Using the information
a - According to the clinical trials passage, when did the FDA publish draft guidance on the Diversity Action Plan requirements?
b - Reproduce the clinical trials passage between "These criteria exist" and "other racial backgrounds.", inclusive.

Document segment
· · · ·

These criteria exist to protect participants and to make results interpretable. If a study included people with widely different conditions, it would be difficult to know whether the treatment worked for the specific disease being studied. That said, overly narrow criteria have historically been a problem. Studies conducted mostly on younger white men, for instance, produce results that may not apply to women, older adults, or people of other racial backgrounds.
U.S. law now addresses this directly. Legislation passed in late 2022 requires sponsors of Phase 3 and other pivotal studies to submit a Diversity Action Plan to the FDA. These plans must include enrollment goals broken down by race, ethnicity, sex, and age, along with a rationale for those goals and an explanation of how the sponsor intends to meet them. The FDA published draft guidance on these requirements in June 2024.
Ethics and Participant Protections
Before any clinical study can begin, it must be reviewed and approved by an Institutional Review Board, an independent committee that evaluates whether the study is ethically designed and whether participants are adequately protected. The IRB reviews not just the study protocol but all materials participants will see, including recruitment ads and consent forms.
Informed consent is the cornerstone of participant protection. FDA regulations require that consent documents cover eight specific elements: a description of what the study involves, the risks and discomforts, potential benefits, alternative treatments available, how confidentiality will be maintained, what compensation or medical treatment is available if something goes wrong, who to contact with questions, and a clear statement that participation is voluntary. You can leave a clinical trial at any time for any reason.
What Happens to the Results
Clinical trial results don’t just sit in a researcher’s filing cabinet. Federal law requires that certain trials be registered on ClinicalTrials.gov and that results be submitted after the study ends. The 2016 Final Rule under the FDA Amendments Act spelled out exactly which trials must be submitted, when, and what counts as compliance. The Department of Veterans Affairs requires results within one year of a study’s completion date. NIH-funded trials carry similar expectations regardless of whether they fall under the FDA’s requirements.

· · · ·

Short-answer chart tasks
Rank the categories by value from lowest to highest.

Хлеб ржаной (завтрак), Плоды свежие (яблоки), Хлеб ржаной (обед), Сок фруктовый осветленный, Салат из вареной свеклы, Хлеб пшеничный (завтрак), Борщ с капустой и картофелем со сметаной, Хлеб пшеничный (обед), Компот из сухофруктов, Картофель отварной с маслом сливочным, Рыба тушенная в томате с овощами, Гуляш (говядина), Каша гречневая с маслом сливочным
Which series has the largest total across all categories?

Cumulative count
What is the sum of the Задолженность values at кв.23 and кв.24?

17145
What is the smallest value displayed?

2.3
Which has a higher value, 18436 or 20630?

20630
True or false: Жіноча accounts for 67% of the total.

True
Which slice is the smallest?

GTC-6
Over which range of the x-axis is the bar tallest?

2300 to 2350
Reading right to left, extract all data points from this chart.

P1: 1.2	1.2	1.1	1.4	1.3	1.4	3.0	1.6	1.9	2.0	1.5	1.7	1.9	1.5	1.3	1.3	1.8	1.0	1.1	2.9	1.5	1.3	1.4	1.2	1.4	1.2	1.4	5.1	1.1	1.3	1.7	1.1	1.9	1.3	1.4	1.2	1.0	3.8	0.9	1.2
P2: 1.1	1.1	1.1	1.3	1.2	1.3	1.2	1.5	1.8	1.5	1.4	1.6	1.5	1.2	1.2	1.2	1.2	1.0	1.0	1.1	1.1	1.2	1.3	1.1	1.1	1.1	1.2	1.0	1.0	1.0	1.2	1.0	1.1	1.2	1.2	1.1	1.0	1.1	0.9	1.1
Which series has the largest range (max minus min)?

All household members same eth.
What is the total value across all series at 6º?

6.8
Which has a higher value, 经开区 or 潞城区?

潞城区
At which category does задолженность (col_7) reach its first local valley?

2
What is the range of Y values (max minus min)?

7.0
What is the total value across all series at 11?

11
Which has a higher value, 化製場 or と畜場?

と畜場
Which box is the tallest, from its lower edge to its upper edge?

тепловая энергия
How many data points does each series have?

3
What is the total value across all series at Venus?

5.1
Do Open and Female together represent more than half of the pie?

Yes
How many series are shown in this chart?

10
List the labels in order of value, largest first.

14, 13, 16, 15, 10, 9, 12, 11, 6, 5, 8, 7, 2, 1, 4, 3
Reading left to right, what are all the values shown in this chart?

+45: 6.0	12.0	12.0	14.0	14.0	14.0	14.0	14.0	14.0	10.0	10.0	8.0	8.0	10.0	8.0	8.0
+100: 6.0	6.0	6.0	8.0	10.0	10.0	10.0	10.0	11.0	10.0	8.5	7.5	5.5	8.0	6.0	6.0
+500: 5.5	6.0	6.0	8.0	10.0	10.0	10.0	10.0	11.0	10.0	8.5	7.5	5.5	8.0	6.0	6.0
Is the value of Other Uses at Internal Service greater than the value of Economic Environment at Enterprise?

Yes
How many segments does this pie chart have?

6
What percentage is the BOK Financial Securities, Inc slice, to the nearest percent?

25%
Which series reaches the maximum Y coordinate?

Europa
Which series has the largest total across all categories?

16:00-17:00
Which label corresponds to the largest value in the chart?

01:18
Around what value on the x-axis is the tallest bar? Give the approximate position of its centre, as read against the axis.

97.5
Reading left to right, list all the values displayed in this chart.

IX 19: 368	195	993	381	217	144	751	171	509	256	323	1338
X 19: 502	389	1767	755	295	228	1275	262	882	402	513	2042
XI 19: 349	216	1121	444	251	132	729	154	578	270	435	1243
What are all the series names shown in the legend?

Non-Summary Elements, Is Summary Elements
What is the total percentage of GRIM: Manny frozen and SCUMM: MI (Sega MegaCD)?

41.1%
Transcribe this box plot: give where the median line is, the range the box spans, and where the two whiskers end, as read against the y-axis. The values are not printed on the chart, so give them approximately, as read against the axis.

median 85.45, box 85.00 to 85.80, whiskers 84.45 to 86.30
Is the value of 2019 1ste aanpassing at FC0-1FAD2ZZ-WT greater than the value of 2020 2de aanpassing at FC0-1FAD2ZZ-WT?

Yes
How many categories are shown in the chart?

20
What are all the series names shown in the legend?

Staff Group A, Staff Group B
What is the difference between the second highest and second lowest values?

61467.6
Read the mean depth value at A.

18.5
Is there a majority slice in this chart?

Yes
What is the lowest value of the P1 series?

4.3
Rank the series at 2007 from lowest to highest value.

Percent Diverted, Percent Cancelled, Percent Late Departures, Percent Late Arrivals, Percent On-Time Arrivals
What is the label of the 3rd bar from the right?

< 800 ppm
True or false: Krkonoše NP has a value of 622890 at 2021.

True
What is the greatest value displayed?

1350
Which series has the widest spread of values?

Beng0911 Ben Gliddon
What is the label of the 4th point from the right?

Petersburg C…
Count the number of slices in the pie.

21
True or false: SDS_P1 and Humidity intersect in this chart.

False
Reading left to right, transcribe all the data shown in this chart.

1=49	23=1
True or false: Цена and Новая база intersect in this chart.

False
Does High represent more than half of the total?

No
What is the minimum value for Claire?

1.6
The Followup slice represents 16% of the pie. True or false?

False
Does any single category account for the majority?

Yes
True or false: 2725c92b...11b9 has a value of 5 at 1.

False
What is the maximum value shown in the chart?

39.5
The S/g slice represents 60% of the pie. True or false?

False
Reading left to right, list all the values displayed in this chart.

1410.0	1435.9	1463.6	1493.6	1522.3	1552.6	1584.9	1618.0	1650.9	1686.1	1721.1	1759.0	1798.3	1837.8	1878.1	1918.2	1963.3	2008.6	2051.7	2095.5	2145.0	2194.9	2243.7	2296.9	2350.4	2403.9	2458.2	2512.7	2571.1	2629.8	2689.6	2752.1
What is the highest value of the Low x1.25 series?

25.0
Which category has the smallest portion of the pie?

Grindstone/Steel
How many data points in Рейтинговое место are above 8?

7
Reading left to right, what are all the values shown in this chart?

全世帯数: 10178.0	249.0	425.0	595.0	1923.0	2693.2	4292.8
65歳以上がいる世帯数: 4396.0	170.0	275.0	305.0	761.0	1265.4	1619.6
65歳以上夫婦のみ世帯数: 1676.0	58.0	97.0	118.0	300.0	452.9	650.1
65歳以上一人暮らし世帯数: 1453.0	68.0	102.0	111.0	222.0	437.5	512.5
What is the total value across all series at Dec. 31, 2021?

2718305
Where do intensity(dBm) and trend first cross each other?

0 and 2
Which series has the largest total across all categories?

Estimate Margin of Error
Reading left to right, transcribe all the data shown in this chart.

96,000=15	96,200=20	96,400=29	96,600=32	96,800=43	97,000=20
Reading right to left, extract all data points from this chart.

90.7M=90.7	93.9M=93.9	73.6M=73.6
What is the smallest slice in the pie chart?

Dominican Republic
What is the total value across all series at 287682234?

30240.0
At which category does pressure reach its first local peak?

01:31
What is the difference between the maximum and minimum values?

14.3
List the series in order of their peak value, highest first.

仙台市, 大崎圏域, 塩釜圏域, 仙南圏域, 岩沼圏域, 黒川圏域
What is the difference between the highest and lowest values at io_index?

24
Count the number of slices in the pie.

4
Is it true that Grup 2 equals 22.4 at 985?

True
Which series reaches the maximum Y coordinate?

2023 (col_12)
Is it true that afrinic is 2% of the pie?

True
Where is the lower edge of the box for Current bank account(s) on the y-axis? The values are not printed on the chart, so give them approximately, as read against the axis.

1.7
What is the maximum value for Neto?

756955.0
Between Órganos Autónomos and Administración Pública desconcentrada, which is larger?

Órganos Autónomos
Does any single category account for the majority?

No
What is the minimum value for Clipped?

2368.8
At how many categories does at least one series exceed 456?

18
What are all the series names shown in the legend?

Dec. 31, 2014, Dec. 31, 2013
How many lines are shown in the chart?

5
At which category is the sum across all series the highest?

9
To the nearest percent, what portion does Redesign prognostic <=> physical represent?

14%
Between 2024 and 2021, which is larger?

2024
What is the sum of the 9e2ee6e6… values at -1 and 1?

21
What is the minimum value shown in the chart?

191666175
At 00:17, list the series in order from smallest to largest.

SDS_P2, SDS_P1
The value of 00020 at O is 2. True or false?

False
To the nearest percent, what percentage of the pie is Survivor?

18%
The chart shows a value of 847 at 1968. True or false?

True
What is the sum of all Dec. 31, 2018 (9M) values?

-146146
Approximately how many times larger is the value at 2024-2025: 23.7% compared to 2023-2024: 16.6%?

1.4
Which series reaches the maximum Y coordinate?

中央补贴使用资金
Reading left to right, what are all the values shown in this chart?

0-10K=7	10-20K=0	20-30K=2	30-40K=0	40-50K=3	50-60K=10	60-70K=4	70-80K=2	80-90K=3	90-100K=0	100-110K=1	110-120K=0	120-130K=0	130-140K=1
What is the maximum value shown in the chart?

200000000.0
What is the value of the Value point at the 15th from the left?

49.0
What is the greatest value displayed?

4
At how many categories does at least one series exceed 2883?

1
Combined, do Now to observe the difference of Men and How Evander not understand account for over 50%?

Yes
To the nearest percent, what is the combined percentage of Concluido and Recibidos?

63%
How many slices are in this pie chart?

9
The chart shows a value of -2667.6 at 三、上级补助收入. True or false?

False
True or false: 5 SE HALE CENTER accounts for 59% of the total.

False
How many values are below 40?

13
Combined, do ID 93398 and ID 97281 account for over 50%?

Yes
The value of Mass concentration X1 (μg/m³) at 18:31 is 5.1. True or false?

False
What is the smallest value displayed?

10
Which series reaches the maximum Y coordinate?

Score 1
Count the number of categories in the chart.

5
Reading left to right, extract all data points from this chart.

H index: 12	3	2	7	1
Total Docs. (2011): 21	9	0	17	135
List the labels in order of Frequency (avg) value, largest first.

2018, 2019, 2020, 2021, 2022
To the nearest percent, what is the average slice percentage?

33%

· · · ·

Responses by task
a - June 2024

b -
These criteria exist to protect participants and to make results interpretable. If a study included people with widely different conditions, it would be difficult to know whether the treatment worked for the specific disease being studied. That said, overly narrow criteria have historically been a problem. Studies conducted mostly on younger white men, for instance, produce results that may not apply to women, older adults, or people of other racial backgrounds.